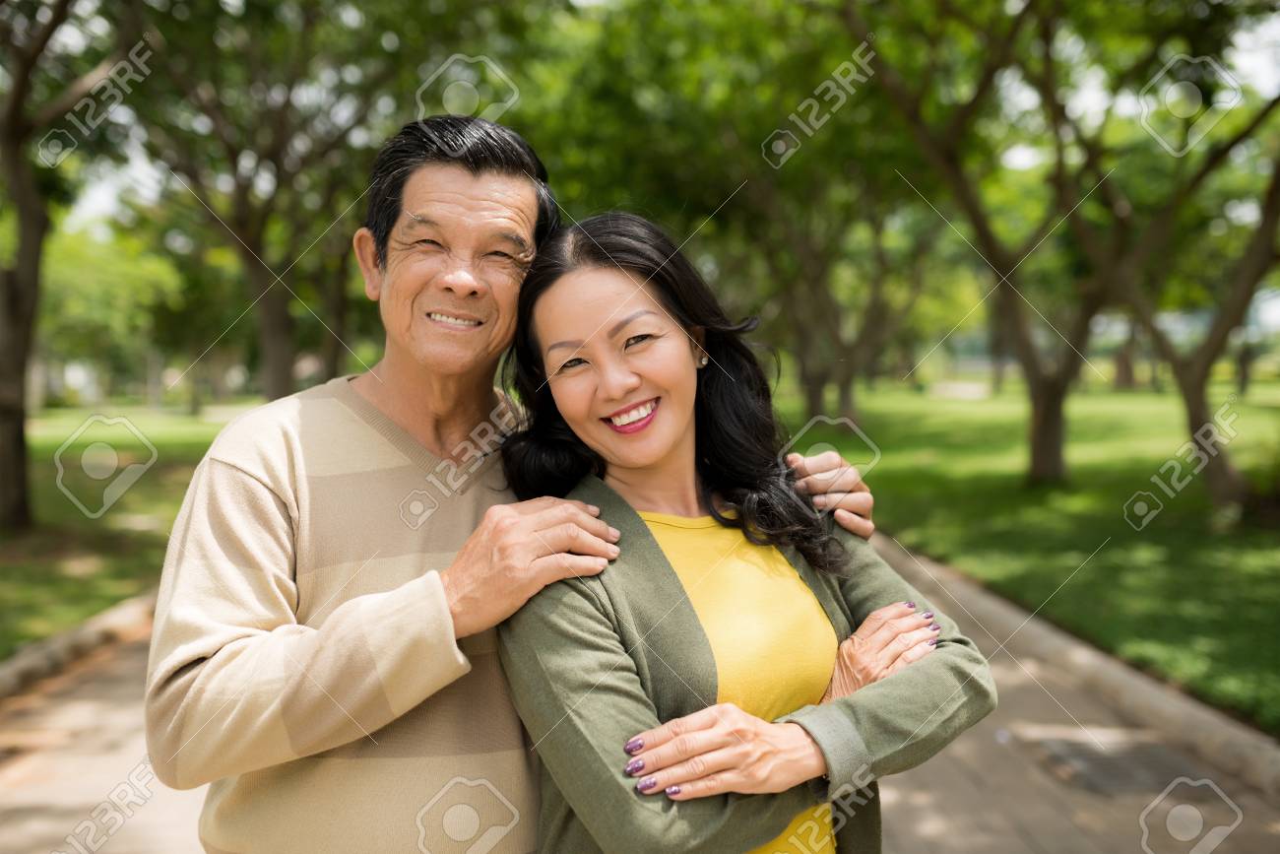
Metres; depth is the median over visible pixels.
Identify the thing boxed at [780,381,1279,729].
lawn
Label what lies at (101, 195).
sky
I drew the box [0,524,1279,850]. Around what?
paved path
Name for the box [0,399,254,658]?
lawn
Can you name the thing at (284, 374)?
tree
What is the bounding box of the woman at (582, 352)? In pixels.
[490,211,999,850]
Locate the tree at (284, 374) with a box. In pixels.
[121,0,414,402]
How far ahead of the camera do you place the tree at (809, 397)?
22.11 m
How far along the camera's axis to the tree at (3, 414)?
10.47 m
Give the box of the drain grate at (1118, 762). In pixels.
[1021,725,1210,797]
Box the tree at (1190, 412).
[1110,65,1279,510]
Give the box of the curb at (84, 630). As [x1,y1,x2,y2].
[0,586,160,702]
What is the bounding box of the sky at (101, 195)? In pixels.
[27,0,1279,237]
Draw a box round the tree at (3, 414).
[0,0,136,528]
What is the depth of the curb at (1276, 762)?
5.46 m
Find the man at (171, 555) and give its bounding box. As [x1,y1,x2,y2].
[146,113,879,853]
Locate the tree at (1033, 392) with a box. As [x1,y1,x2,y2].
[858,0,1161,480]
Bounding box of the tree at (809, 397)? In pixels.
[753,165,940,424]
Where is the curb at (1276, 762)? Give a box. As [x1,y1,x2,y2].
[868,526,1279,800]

■ ■ ■ ■

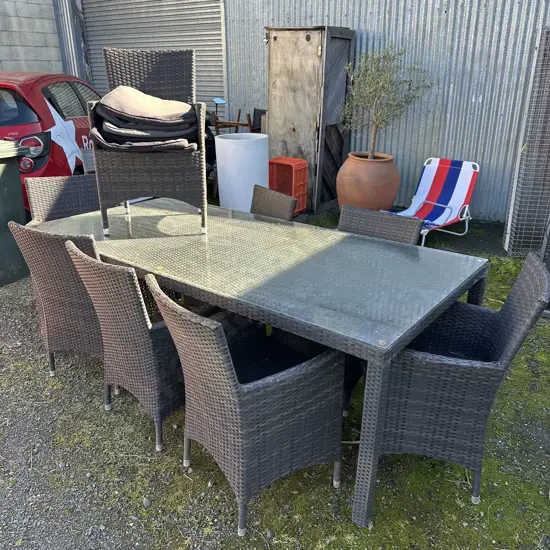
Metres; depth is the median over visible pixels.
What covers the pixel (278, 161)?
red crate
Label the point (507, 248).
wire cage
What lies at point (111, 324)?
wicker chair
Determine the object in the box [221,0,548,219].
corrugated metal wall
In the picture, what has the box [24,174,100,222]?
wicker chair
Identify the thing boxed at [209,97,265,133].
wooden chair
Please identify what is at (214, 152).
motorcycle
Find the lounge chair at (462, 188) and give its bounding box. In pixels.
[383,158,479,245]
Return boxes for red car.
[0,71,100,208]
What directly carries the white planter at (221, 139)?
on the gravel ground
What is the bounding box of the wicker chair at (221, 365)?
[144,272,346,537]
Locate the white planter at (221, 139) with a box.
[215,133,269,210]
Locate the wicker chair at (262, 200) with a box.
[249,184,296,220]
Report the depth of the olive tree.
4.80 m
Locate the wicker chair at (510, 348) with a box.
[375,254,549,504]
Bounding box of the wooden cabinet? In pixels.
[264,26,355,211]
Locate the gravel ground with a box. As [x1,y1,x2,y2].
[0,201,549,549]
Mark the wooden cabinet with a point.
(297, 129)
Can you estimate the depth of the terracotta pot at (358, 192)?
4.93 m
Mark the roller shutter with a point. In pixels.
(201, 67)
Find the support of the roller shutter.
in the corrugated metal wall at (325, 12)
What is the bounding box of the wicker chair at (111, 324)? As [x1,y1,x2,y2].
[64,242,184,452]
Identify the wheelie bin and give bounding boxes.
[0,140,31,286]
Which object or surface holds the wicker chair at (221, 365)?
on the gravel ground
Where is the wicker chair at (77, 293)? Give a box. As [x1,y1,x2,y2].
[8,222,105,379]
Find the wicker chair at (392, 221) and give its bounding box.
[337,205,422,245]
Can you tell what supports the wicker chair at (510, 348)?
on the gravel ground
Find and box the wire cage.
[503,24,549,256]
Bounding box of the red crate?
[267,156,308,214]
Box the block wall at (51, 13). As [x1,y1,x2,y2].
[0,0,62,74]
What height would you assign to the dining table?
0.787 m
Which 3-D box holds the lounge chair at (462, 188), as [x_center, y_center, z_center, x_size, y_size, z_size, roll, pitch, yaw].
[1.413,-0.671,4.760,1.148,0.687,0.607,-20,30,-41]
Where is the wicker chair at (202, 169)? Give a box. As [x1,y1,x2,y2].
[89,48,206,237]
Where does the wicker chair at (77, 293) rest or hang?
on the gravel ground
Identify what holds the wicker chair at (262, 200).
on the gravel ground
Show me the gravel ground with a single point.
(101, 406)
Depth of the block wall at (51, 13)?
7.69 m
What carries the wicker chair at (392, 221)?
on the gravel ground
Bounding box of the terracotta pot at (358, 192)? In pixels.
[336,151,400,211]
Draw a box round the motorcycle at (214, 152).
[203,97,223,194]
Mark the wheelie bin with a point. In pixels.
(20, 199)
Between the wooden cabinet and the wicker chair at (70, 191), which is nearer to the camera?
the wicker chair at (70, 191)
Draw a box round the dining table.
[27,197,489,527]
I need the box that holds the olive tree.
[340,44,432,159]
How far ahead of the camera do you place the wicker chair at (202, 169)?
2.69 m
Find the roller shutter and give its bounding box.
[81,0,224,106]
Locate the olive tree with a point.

■ ■ ■ ■

**TASK REQUIREMENTS:** Using the entries above, return exactly the lines from the line with "Bounding box of the terracotta" to the line with "Locate the olive tree with a point.", counting both of those lines.

**OUTPUT BELOW:**
Bounding box of the terracotta pot at (358, 192)? In pixels.
[336,151,400,211]
Draw a box round the motorcycle at (214, 152).
[203,97,223,194]
Mark the wheelie bin with a point. In pixels.
(20, 199)
Between the wooden cabinet and the wicker chair at (70, 191), which is nearer to the camera?
the wicker chair at (70, 191)
Draw a box round the dining table.
[27,197,489,527]
I need the box that holds the olive tree.
[340,44,432,159]
How far ahead of the camera do you place the wicker chair at (202, 169)?
2.69 m
Find the roller shutter and give its bounding box.
[81,0,224,106]
Locate the olive tree with a point.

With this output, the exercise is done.